SUPPLIED RECORDS.
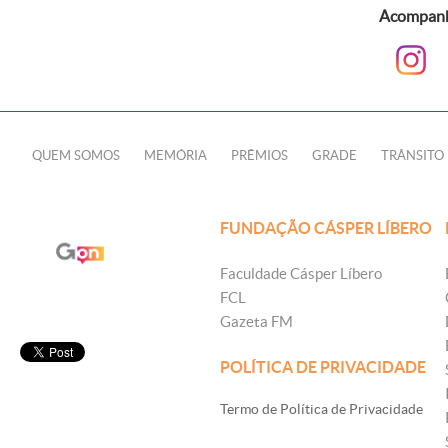
Acompanhe
QUEM SOMOS
MEMÓRIA
PRÊMIOS
GRADE
TRÂNSITO
FUNDAÇÃO CÁSPER LÍBERO
Faculdade Cásper Líbero
FCL
Gazeta FM
POLÍTICA DE PRIVACIDADE
Termo de Política de Privacidade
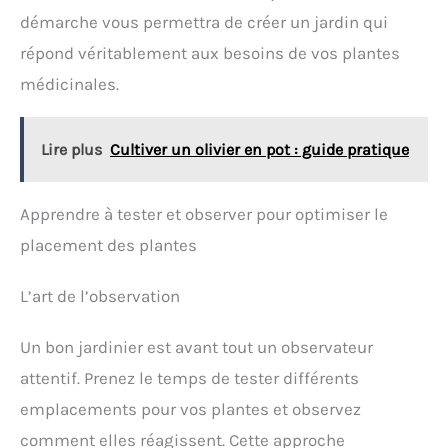
démarche vous permettra de créer un jardin qui
répond véritablement aux besoins de vos plantes
médicinales.
Lire plus
Cultiver un olivier en pot : guide pratique
Apprendre à tester et observer pour optimiser le
placement des plantes
L’art de l’observation
Un bon jardinier est avant tout un observateur
attentif. Prenez le temps de tester différents
emplacements pour vos plantes et observez
comment elles réagissent. Cette approche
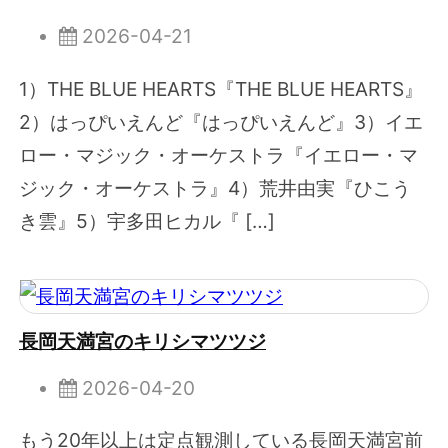
2026-04-21
1）THE BLUE HEARTS『THE BLUE HEARTS』
2）はっぴいえんど『はっぴいえんど』3）イエ
ロー・マジック・オーケストラ『イエロー・マ
ジック・オーケストラ』4）荒井由実『ひこう
き雲』5）宇多田ヒカル『 […]
長岡天満宮のキリシマツツジ
2026-04-20
もう20年以上は定点観測している長岡天満宮前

ACTIVITY. Rewrite the text read from all the records above as one numbered list, one line per item. Skip blank lines and leave the pictures out.

SOLUTION TO THIS TASK.
1. Acompanhe
2. QUEM SOMOS
3. MEMÓRIA
4. PRÊMIOS
5. GRADE
6. TRÂNSITO
7. FUNDAÇÃO CÁSPER LÍBERO
8. Faculdade Cásper Líbero
9. FCL
10. Gazeta FM
11. POLÍTICA DE PRIVACIDADE
12. Termo de Política de Privacidade
13. démarche vous permettra de créer un jardin qui
14. répond véritablement aux besoins de vos plantes
15. médicinales.
16. Lire plus
17. Cultiver un olivier en pot : guide pratique
18. Apprendre à tester et observer pour optimiser le
19. placement des plantes
20. L’art de l’observation
21. Un bon jardinier est avant tout un observateur
22. attentif. Prenez le temps de tester différents
23. emplacements pour vos plantes et observez
24. comment elles réagissent. Cette approche
25. 2026-04-21
26. 1）THE BLUE HEARTS『THE BLUE HEARTS』
27. 2）はっぴいえんど『はっぴいえんど』3）イエ
28. ロー・マジック・オーケストラ『イエロー・マ
29. ジック・オーケストラ』4）荒井由実『ひこう
30. き雲』5）宇多田ヒカル『 […]
31. 長岡天満宮のキリシマツツジ
32. 2026-04-20
33. もう20年以上は定点観測している長岡天満宮前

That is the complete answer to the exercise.